Justin Holcomb, a University of Virginia professor, has just returned from a trip where he worked with chaplains in South Sudan. An article in today's Daily Progress by Melanie Mayhew entitled "Professor inspired by Sudan chaplains" says the chaplains asked Holcomb to share their story in the hope that the international community will get involved in bringing about Sudanese peace. Here is part of it, in snippets from the article:
Despite the extreme danger, Holcomb, 31, has repeatedly returned to the Sudan to help pave the way to peace, one chaplain at a time.

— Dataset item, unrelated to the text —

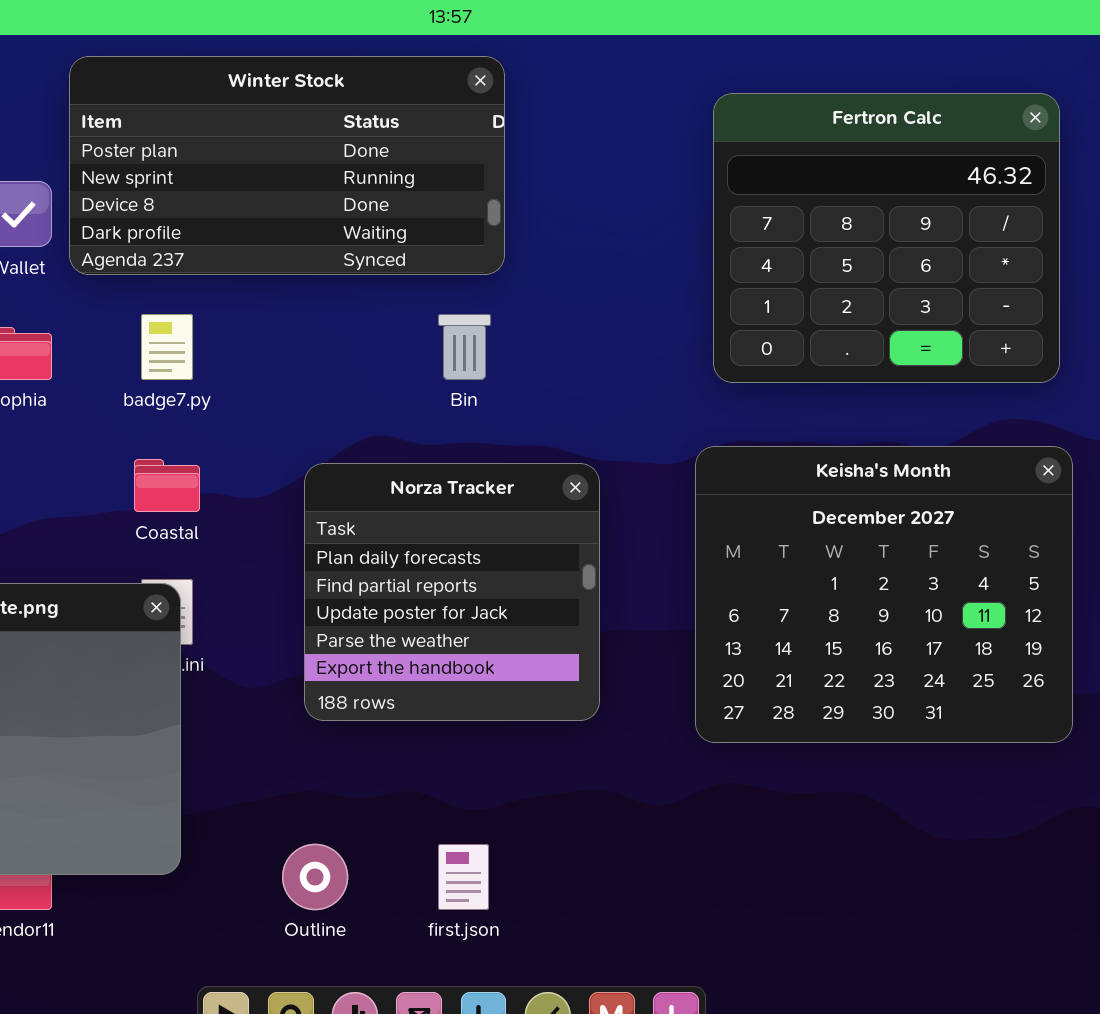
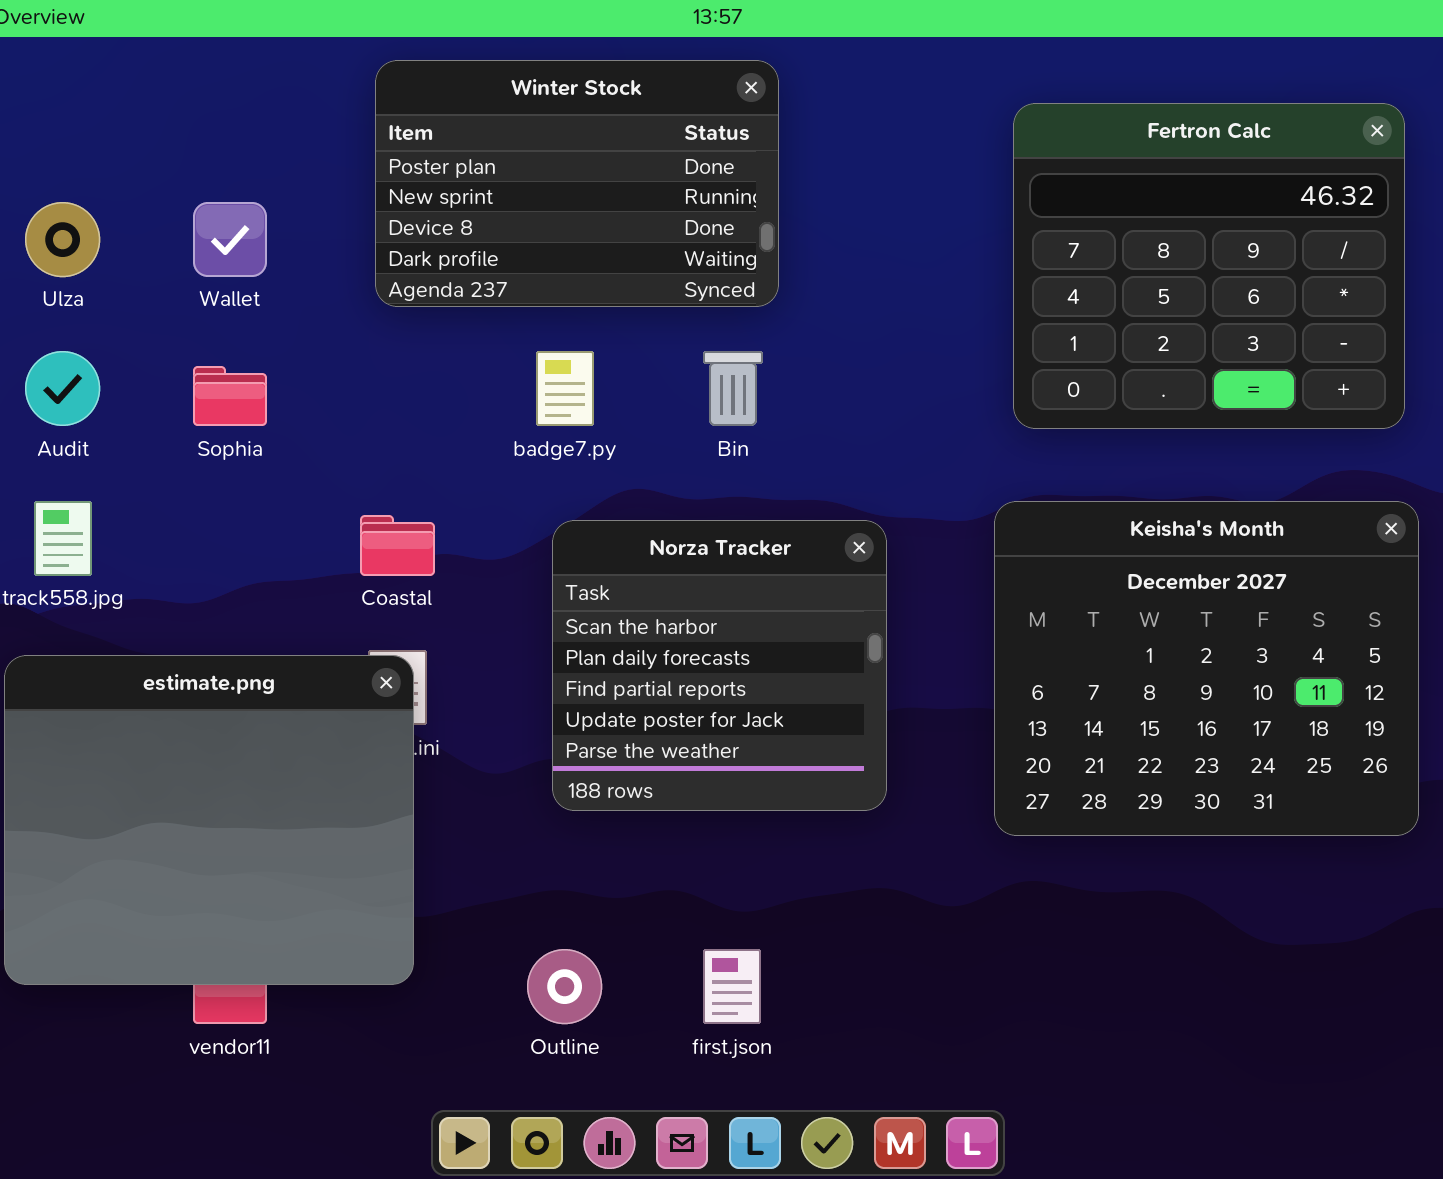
Winter Stock: [69,56,505,275] -> [375,60,779,307], resized
badge7.py: [141,314,193,380] -> [536,351,594,426], moved
Norza Tracker: [304,463,600,721] -> [552,520,887,811], scrolled up 1 row

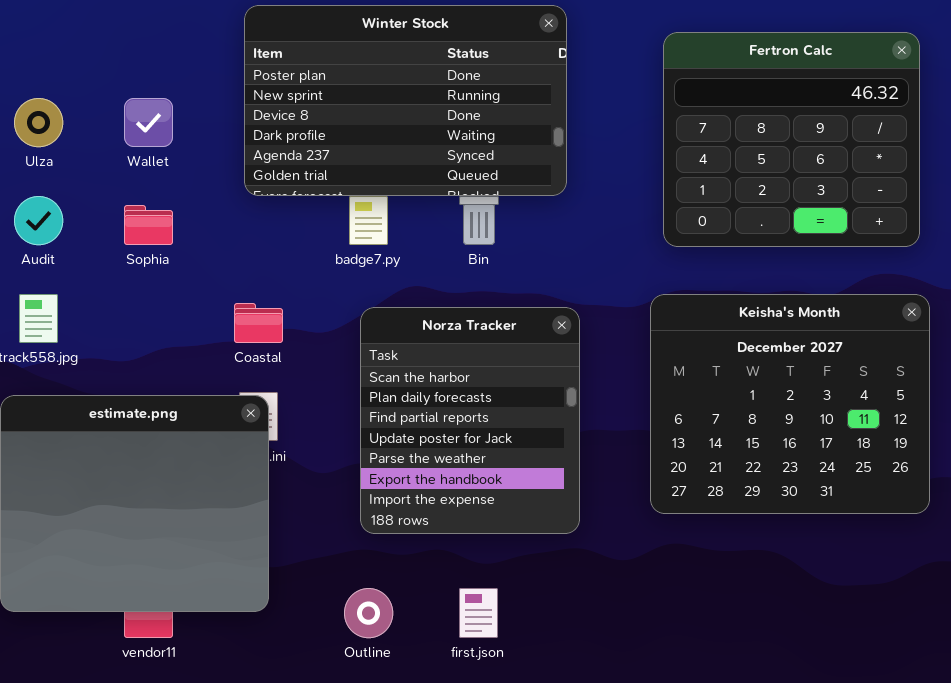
Winter Stock: [375,60,779,307] -> [244,5,567,196], resized
Norza Tracker: [552,520,887,811] -> [360,307,580,534], resized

He spends one-month stints training chaplains to serve as intermediaries between the northern Sudanese government, the southern Sudanese rebel army SPLM, soldiers, prisoners of war, civilians and the various military or militia organizations. The chaplains' selfless ministry transcends politics, religion, language, ethnicity - and war, he said.

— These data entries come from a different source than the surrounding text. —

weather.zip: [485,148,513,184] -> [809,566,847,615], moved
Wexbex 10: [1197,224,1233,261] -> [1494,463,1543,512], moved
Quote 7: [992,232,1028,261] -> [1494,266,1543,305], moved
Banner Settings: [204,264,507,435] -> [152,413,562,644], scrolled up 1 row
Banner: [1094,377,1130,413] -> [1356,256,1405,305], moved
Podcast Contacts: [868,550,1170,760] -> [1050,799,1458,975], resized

Holcomb teaches the Christian chaplains biblical and theological studies and asks each chaplain to read the Koran.
During his trips to the south of Sudan, Holcomb has seen the horrifying remnants of one of Africa's longest-running wars between the Christian and animist South and the Muslim, Arab-speaking North. In one village, he saw the site of the mass murder of 10 male villagers who were butchered with machetes in front of their family and friends. The killers put the remains in a pot and force-fed them to villagers, Holcomb said.

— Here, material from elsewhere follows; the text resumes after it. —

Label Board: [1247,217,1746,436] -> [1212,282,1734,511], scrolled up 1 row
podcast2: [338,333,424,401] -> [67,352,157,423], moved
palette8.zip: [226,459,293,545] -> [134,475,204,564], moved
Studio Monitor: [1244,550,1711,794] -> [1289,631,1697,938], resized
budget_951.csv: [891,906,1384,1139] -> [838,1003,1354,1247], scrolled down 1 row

Civilians in the Sudan deal with constant attacks, and not just from the north, Holcomb said. A Christian terrorist group, the Lord's Resistance Army, abducts southern Sudanese children and attacks women at water wells. The group's campaign of demoralization includes cutting off mothers' breasts so they can't feed their children, beating babies in front of their mothers and severing mothers' lips and ears so they can't communicate with their children, Holcomb said.
"Terror is an amazing way to control," said Holcomb, who's seen a woman with her lips reattached after one of these attacks.
"I look at American culture through a completely different lens," he said. "It causes me to interpret success differently."
"The chaplains in the SPLA are my heroes," he said. "They do the stuff with their lives that I theorize about."